Sabine Ball wurde am 9. September 1925 als Sabine Koritke in Ostpreußen geboren. Sie erlebte den Zweiten Weltkrieg, floh mit ihrem Bruder Hans nach schweren Luftangriffen aus der Stadt und 1949 nach Amerika. In New York arbeitete sie als Kindermädchen und machte eine Lehre zur Hotelfachfrau, bis es die damals 25-Jährige weiter trieb – und zwar nach Miami. Dort arbeitete sie im „Quaterdeck-Club“. Später wurde sie zur Managerin. Die Arbeit brachte zahlreiche interessante und so manche schicksalshafte Begegnung mit sich. Sie lernte den ehemaligen US-Präsidenten Richard Nixon kennen und – viel wichtiger – ihren zukünftigen Ehemann, den Millionär Clifford Ball.

Fasziniert von der Hippie-Bewegung

1953 heiratete das Paar. Die beiden bekamen zwei Söhne, bevor sie sich 1963 scheiden ließen. Sabine Ball zog daraufhin nach Santa Barbara. Die Zeit der Hippies, der freien Liebe und des Vietnam-Krieges war angebrochen – und sie wirkte faszinierend auf die Anfang Vierzigjährige. Angesteckt von der Freiheit und Unabhängigkeit der Hippies reiste sie nach San Francisco und hatte dort eine Vision: Sie wollte die Hippies frei von Drogen machen. Dazu kaufte sie ein Grundstück und beherbergte Menschen in Not. Auch Christen suchten ihr Land auf und standen in engem Kontakt zu den Hippies, der eigentlichen Zielgruppe Sabine Balls. Doch der christliche Einfluss tat sein übriges – viele der ehemals Drogenabhängigen bekehrten sich und das, obwohl Sabine Ball selbst nicht an Jesus Christus glaubte.

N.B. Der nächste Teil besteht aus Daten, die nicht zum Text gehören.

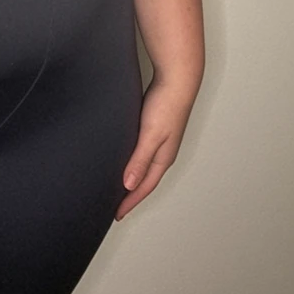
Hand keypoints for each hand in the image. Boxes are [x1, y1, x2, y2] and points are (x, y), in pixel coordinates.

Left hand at [115, 74, 200, 220]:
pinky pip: (142, 153)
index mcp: (163, 158)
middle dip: (132, 196)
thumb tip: (129, 185)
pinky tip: (124, 160)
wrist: (176, 79)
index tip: (117, 215)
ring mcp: (160, 141)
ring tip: (119, 189)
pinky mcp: (154, 129)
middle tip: (116, 207)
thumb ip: (140, 160)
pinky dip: (133, 162)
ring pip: (144, 167)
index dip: (130, 202)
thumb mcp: (151, 135)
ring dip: (133, 179)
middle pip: (145, 181)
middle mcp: (163, 153)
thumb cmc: (166, 105)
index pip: (144, 187)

Doch auch die ehemalige Millionärsgattin war auf der Suche, und so begab sie sich 1971 auf eine Reise, um den „Sinn des Lebens“ zu finden. Sie verbrachte drei Monate in einem Kloster in Katmandu und meditierte viel. Doch erst ein Jahr später – zurück in ihrer Heimat Amerika – verlief ihre Suche erfolgreich. Ein sechunszwanzigjähriger Bekannter erzählte ihr von der Bibel und dem Christentum. Sabine Ball war berührt wie nie zuvor und bekehrte sich. Ihr Land taufte sie in „The Lord’s Land“ um, Gottes Land also.

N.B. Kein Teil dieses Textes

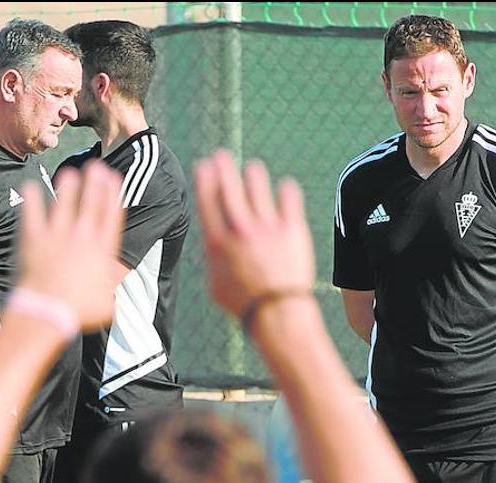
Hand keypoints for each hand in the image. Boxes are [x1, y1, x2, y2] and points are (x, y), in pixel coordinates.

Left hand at [15, 161, 124, 328]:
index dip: (112, 194)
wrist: (47, 311)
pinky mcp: (34, 237)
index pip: (110, 215)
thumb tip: (112, 296)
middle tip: (96, 165)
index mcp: (102, 250)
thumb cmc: (77, 312)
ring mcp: (57, 234)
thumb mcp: (105, 305)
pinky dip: (32, 198)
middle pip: (90, 202)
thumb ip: (110, 293)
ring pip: (63, 202)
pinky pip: (32, 212)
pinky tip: (30, 186)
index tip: (114, 179)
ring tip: (69, 172)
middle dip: (94, 182)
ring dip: (67, 186)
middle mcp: (82, 237)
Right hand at [193, 150, 314, 318]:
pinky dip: (286, 189)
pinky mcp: (292, 228)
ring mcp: (267, 226)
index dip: (204, 178)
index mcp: (218, 242)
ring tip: (253, 170)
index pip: (207, 199)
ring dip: (253, 174)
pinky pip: (289, 197)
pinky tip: (285, 186)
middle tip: (222, 156)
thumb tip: (210, 247)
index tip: (204, 165)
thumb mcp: (215, 285)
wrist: (278, 313)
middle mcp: (240, 229)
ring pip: (258, 185)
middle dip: (223, 166)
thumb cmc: (244, 304)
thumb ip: (212, 260)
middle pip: (229, 185)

Ihre wohltätige Arbeit baute sie daraufhin noch aus. 1974 gründete sie ein evangelistisches Projekt für Junkies und Straßenkinder in Brooklyn. Zwei Jahre später eröffnete sie ein Schwesternhaus für misshandelte Frauen in Kalifornien. 1977 begann sie eine dreijährige Hospizarbeit. Doch Sabine Ball zog es zurück in die Heimat. Sie spendete den Rest ihres Vermögens für wohltätige Zwecke und verließ 1980 ihr amerikanisches Domizil und ging nach München. Sie lernte die DDR kennen und wünschte sich nichts sehnlicher, als dort zu arbeiten.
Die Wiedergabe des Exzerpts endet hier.